New SHA Functions Boost Crypto On 64-bit Chips 60
An anonymous reader writes "The National Institute of Standards and Technology, guardian of America's cryptography standards, has announced a new extension to the SHA-2 hashing algorithm family that promises to boost performance on modern chips. Announced this week, two new standards — SHA-512/224 and SHA-512/256 — have been created to directly replace the SHA-224 and SHA-256 standards. They take advantage of the speed improvements inherent in SHA-512 on 64-bit processors to produce checksums more rapidly than their predecessors — but truncate them at a shorter length, reducing the overall timespan and complexity of the digest."
Further details are available from NIST (PDF).
Re:faster?? (Score:1, Informative)
Wasn't there an article recently complaining that the speed of SHA made it relativly useless as a hashing algorithm to protrect passwords? Surely the increase in speed would have a greater effect on cracking speed than on the speed of legitimite authentication.
Yes and no.
Yes there was such an article.
No it doesn't mean shit - that's what salts and multiple rounds of an algorithm are for.

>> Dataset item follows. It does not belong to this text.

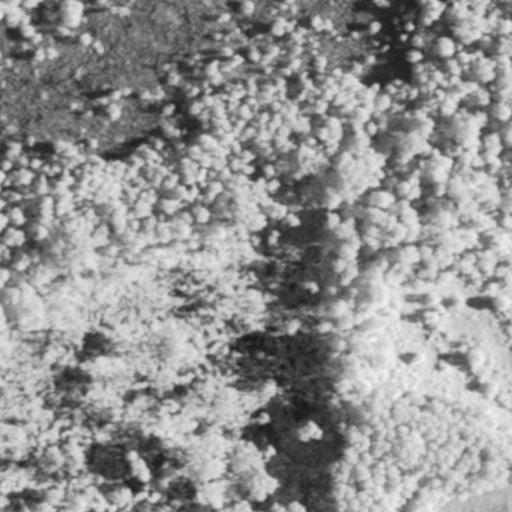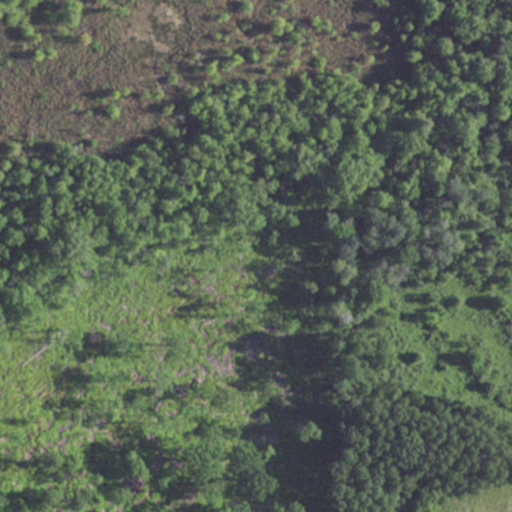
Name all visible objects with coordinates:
park: (148, 257)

But then again, yes this is bad news bears because nobody can seem to keep their password file out of reach of hackers, nobody can seem to figure out why and how they should use a salt, and no one ever configures their crypto to do anything but the bog standard shit. This is a result of idiots mindlessly screaming "Don't roll your own crypto!!!!" and forgetting that the last word of that sentence is supposed to be "algorithm". You absolutely should have a non-standard crypto routine using a standard algorithm. This isn't security through obscurity, it's security though making script kiddies' rainbow tables useless.

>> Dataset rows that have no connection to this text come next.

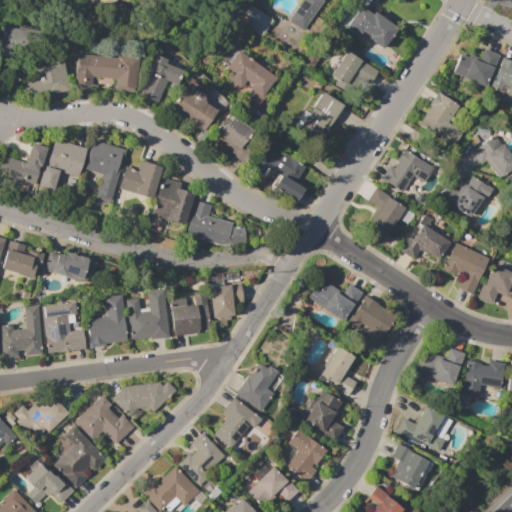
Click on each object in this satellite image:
building: (107, 2)
building: (302, 13)
building: (304, 13)
road: (483, 16)
building: (251, 17)
building: (252, 19)
building: (369, 26)
building: (370, 26)
building: (14, 39)
building: (473, 67)
building: (475, 67)
building: (104, 70)
building: (106, 71)
building: (350, 71)
building: (349, 72)
building: (156, 77)
building: (52, 78)
building: (158, 78)
building: (247, 78)
building: (503, 78)
building: (41, 79)
building: (502, 79)
building: (248, 80)
building: (192, 104)
building: (192, 105)
building: (318, 115)
building: (318, 116)
building: (438, 119)
building: (440, 120)
building: (481, 132)
building: (232, 136)
building: (232, 137)
road: (168, 140)
building: (473, 140)
road: (425, 144)
building: (491, 155)
building: (492, 156)
building: (59, 162)
building: (60, 162)
building: (21, 165)
building: (23, 165)
building: (102, 166)
building: (104, 167)
building: (403, 170)
building: (279, 171)
building: (404, 171)
building: (280, 172)
building: (138, 179)
building: (139, 179)
building: (463, 196)
building: (464, 196)
building: (169, 201)
building: (170, 202)
building: (381, 211)
building: (380, 212)
building: (210, 226)
building: (211, 227)
building: (0, 239)
building: (422, 241)
building: (1, 242)
building: (422, 243)
road: (147, 254)
road: (264, 258)
building: (18, 259)
building: (19, 260)
building: (66, 265)
building: (68, 266)
building: (462, 266)
building: (464, 266)
road: (287, 267)
building: (495, 283)
building: (495, 284)
road: (410, 293)
building: (332, 299)
building: (334, 300)
building: (221, 302)
building: (222, 303)
building: (187, 314)
building: (186, 315)
building: (145, 316)
building: (146, 317)
building: (366, 322)
building: (369, 322)
building: (105, 323)
building: (106, 324)
building: (58, 328)
building: (60, 328)
building: (20, 335)
building: (21, 336)
building: (439, 366)
building: (439, 366)
road: (112, 369)
building: (335, 370)
building: (336, 371)
building: (478, 376)
building: (480, 377)
building: (508, 383)
building: (508, 384)
building: (254, 386)
building: (257, 386)
building: (141, 395)
building: (140, 396)
road: (372, 411)
building: (322, 415)
building: (323, 416)
building: (34, 417)
building: (35, 418)
building: (100, 421)
building: (101, 422)
building: (231, 422)
building: (233, 422)
building: (422, 429)
building: (423, 429)
building: (4, 434)
building: (5, 435)
building: (301, 455)
building: (302, 455)
building: (74, 457)
building: (76, 458)
building: (198, 458)
building: (199, 459)
building: (405, 466)
building: (407, 467)
building: (42, 484)
building: (44, 485)
building: (268, 487)
building: (270, 488)
building: (167, 490)
building: (168, 491)
building: (212, 493)
building: (198, 498)
building: (381, 501)
building: (378, 502)
building: (13, 504)
building: (240, 507)
building: (144, 508)
road: (509, 509)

Re:faster?? (Score:4, Informative)
IIRC the CRC hashes are only designed to protect against accidental changes while secure hashes are designed to protect against both accidental and malicious changes. This makes them more suited to distributed systems where not every participant is trustworthy.

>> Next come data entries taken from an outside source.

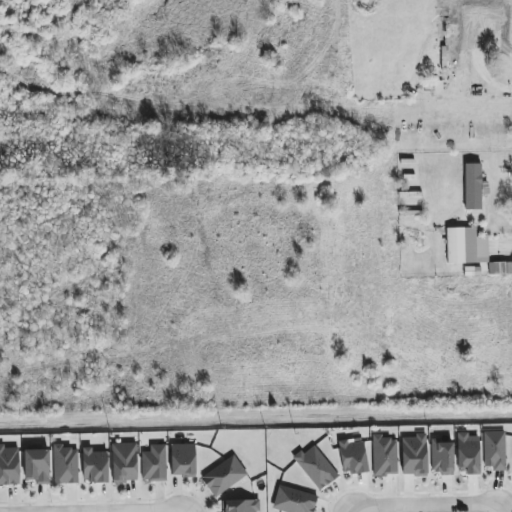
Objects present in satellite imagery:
building: (474, 61)
building: (472, 186)
road: (506, 245)
building: (466, 246)
building: (500, 268)
building: (495, 450)
building: (468, 453)
building: (414, 455)
building: (384, 456)
building: (352, 457)
building: (442, 457)
building: (182, 460)
building: (124, 462)
building: (154, 463)
building: (9, 465)
building: (65, 465)
building: (94, 465)
building: (36, 466)
building: (315, 467)
building: (224, 476)
building: (293, 500)
road: (426, 503)
building: (241, 506)
road: (117, 510)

CRC has its limits. (Score:4, Informative)
Different hashes are for different purposes.
No argument there.
The CRC class of hash functions actually makes certain statistical guarantees for the longest run of possible errant bytes in source data and are extremely faster, making them far more suitable for file integrity checks.
CRC is great for packet-sized input, but not so great over larger chunks of data; also, the way its design targets burst errors means that widely separated point errors aren't as effectively caught. There's a reason Ethernet jumbo frames haven't gone much over 9000 bytes -- Ethernet's CRC-32 is much less effective at message sizes over 12000 bytes [wareonearth.com] or so. Cryptographically strong hashes tend to be less sensitive to input length.
Link to the standard (Score:4, Informative)
If anyone is interested in the source material, here it is:
http://csrc.nist.gov/publications/drafts/fips180-4/Draft-FIPS180-4_Feb2011.pdf [nist.gov]
Fresh from the press, it seems.
By the way, the SHA-512/224, SHA-512/256, SHA-384 and SHA-512 are only different in their initial hash value, so it is very easy to implement these algorithms. Just change the constant and cut the required number of output bits. Personally, I think it is at least two hash functions too many.